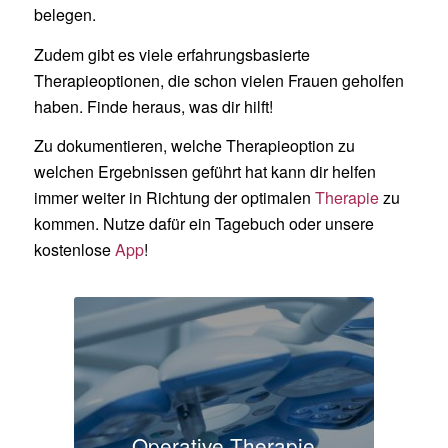
belegen.
Zudem gibt es viele erfahrungsbasierte
Therapieoptionen, die schon vielen Frauen geholfen
haben. Finde heraus, was dir hilft!
Zu dokumentieren, welche Therapieoption zu
welchen Ergebnissen geführt hat kann dir helfen
immer weiter in Richtung der optimalen
Therapie
zu
kommen. Nutze dafür ein Tagebuch oder unsere
kostenlose
App
!
Operative Therapie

########################################

Please output the material above unchanged, apart from removing the pictures.

**EXERCISE RESULT**
belegen.
Zudem gibt es viele erfahrungsbasierte
Therapieoptionen, die schon vielen Frauen geholfen
haben. Finde heraus, was dir hilft!
Zu dokumentieren, welche Therapieoption zu
welchen Ergebnissen geführt hat kann dir helfen
immer weiter in Richtung der optimalen
Therapie
zu
kommen. Nutze dafür ein Tagebuch oder unsere
kostenlose
App
!
Operative Therapie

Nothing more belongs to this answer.